- _Task instructions_
Give the listing again in full and exactly, apart from its pictures.
________________
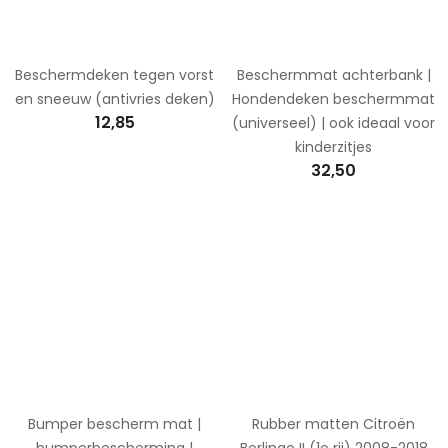
Beschermdeken tegen vorst
Beschermmat achterbank |
en sneeuw (antivries deken)
Hondendeken beschermmat
12,85
(universeel) | ook ideaal voor
kinderzitjes
32,50
Bumper bescherm mat |
Rubber matten Citroën
bumperbescherming |
Berlingo II (1e rij) 2008-2018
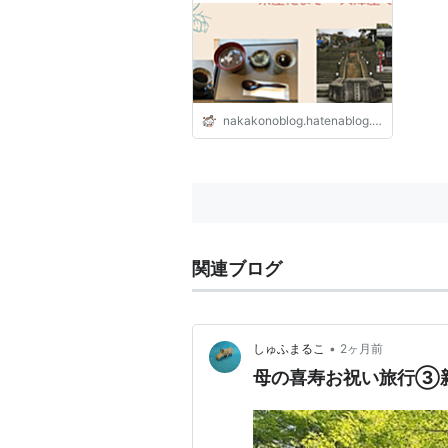
nakakonoblog.hatenablog.com
関連ブログ
•
しゅふまるこ
2ヶ月前
母の喜寿お祝い旅行③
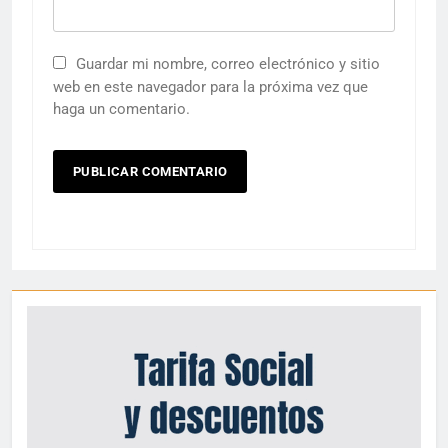
Guardar mi nombre, correo electrónico y sitio
web en este navegador para la próxima vez que
haga un comentario.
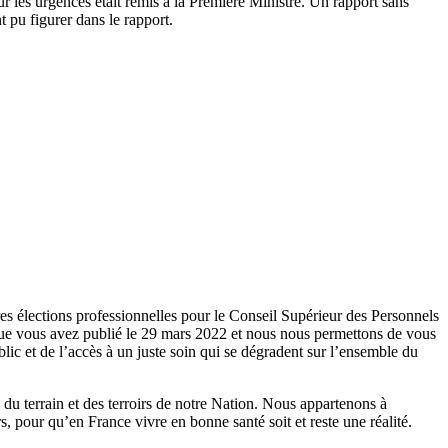
sur les urgences était remis à la Première Ministre. Un rapport sans
 pu figurer dans le rapport.
res élections professionnelles pour le Conseil Supérieur des Personnels
que vous avez publié le 29 mars 2022 et nous nous permettons de vous
blic et de l’accès à un juste soin qui se dégradent sur l’ensemble du
du terrain et des terroirs de notre Nation. Nous appartenons à
, pour qu’en France vivre en bonne santé soit et reste une réalité.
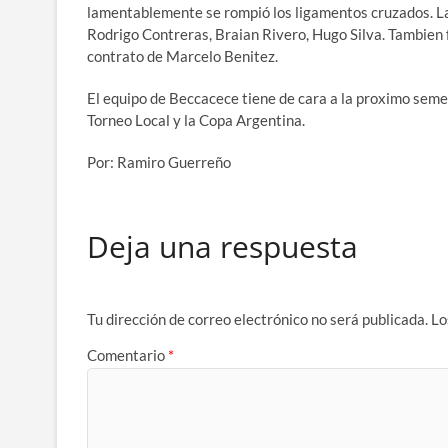
lamentablemente se rompió los ligamentos cruzados. La
Rodrigo Contreras, Braian Rivero, Hugo Silva. Tambien
contrato de Marcelo Benitez.
El equipo de Beccacece tiene de cara a la proximo semes
Torneo Local y la Copa Argentina.
Por: Ramiro Guerreño
Deja una respuesta
Tu dirección de correo electrónico no será publicada.
Lo
Comentario
*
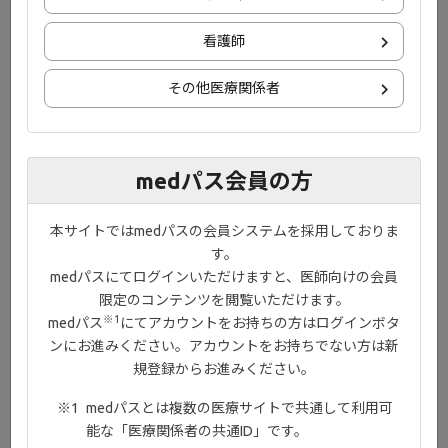
®
ジセレカ
錠を服用される患者さんとご家族の方に、関節リウマチ
やジセレカ®錠の服用方法、
看護師
ご注意いただきたいことについてご理解いただくための冊子で
す。
その他医療関係者
medパス会員の方
本サイトではmedパスの会員システムを採用しておりま
す。
medパスにてログインいただけますと、医師向けの会員
限定のコンテンツを閲覧いただけます。
※1
medパス
にてアカウントをお持ちの方はログインボタ
ンにお進みください。アカウントをお持ちでない方は新
規登録からお進みください。
medパスとは複数の医療サイトで共通して利用可
能な「医療関係者の共通ID」です。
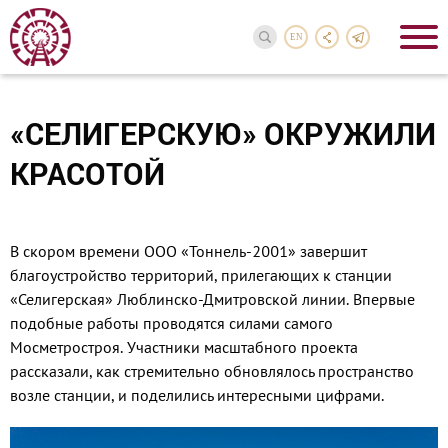
EN
«СЕЛИГЕРСКУЮ» ОКРУЖИЛИ
КРАСОТОЙ
В скором времени ООО «Тоннель-2001» завершит
благоустройство территорий, прилегающих к станции
«Селигерская» Люблинско-Дмитровской линии. Впервые
подобные работы проводятся силами самого
Мосметростроя. Участники масштабного проекта
рассказали, как стремительно обновлялось пространство
возле станции, и поделились интересными цифрами.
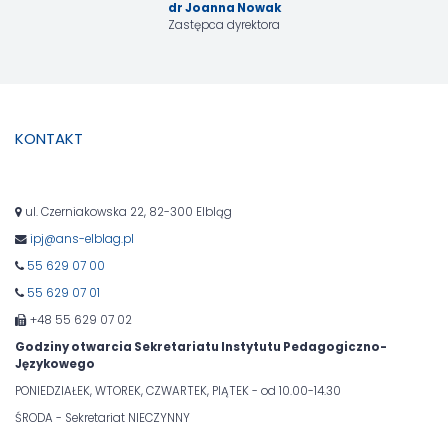
dr Joanna Nowak
Zastępca dyrektora
KONTAKT
ul. Czerniakowska 22, 82-300 Elbląg
ipj@ans-elblag.pl
55 629 07 00
55 629 07 01
+48 55 629 07 02
Godziny otwarcia Sekretariatu Instytutu Pedagogiczno-
Językowego
PONIEDZIAŁEK, WTOREK, CZWARTEK, PIĄTEK - od 10.00-14.30
ŚRODA - Sekretariat NIECZYNNY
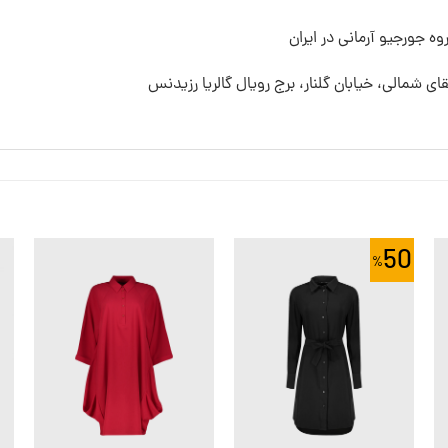
ه جورجیو آرمانی در ایران
قای شمالی، خیابان گلنار، برج رویال گالریا رزیدنس
50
________________
- _Your response_
Beschermdeken tegen vorst
Beschermmat achterbank |
en sneeuw (antivries deken)
Hondendeken beschermmat
12,85
(universeel) | ook ideaal voor
kinderzitjes
32,50
Bumper bescherm mat |
Rubber matten Citroën
bumperbescherming |
Berlingo II (1e rij) 2008-2018
nakakonoblog.hatenablog.com
関連ブログ
•
しゅふまるこ
2ヶ月前
母の喜寿お祝い旅行③
Guardar mi nombre, correo electrónico y sitio
web en este navegador para la próxima vez que
haga un comentario.
sur les urgences était remis à la Première Ministre. Un rapport sans
 pu figurer dans le rapport.
res élections professionnelles pour le Conseil Supérieur des Personnels
que vous avez publié le 29 mars 2022 et nous nous permettons de vous
blic et de l’accès à un juste soin qui se dégradent sur l’ensemble du
du terrain et des terroirs de notre Nation. Nous appartenons à
, pour qu’en France vivre en bonne santé soit et reste une réalité.
lamentablemente se rompió los ligamentos cruzados. La
Rodrigo Contreras, Braian Rivero, Hugo Silva. Tambien
contrato de Marcelo Benitez.
El equipo de Beccacece tiene de cara a la proximo semes
Torneo Local y la Copa Argentina.
Por: Ramiro Guerreño
Deja una respuesta
Tu dirección de correo electrónico no será publicada.
Lo
Comentario
*
®
ジセレカ
錠を服用される患者さんとご家族の方に、関節リウマチ
やジセレカ®錠の服用方法、
看護師
ご注意いただきたいことについてご理解いただくための冊子で
す。
その他医療関係者
medパス会員の方
本サイトではmedパスの会員システムを採用しておりま
す。
medパスにてログインいただけますと、医師向けの会員
限定のコンテンツを閲覧いただけます。
※1
medパス
にてアカウントをお持ちの方はログインボタ
ンにお進みください。アカウントをお持ちでない方は新
規登録からお進みください。
medパスとは複数の医療サイトで共通して利用可
能な「医療関係者の共通ID」です。
EN
«СЕЛИГЕРСКУЮ» ОКРУЖИЛИ
КРАСОТОЙ
В скором времени ООО «Тоннель-2001» завершит
благоустройство территорий, прилегающих к станции
«Селигерская» Люблинско-Дмитровской линии. Впервые
подобные работы проводятся силами самого
Мосметростроя. Участники масштабного проекта
рассказали, как стремительно обновлялось пространство
возле станции, и поделились интересными цифрами.
dr Joanna Nowak
Zastępca dyrektora
KONTAKT
ul. Czerniakowska 22, 82-300 Elbląg
ipj@ans-elblag.pl
55 629 07 00
55 629 07 01
+48 55 629 07 02
Godziny otwarcia Sekretariatu Instytutu Pedagogiczno-
Językowego
PONIEDZIAŁEK, WTOREK, CZWARTEK, PIĄTEK - od 10.00-14.30
ŚRODA - Sekretariat NIECZYNNY
ه جورجیو آرمانی در ایران
قای شمالی، خیابان گلنار، برج رویال گالریا رزیدنس
50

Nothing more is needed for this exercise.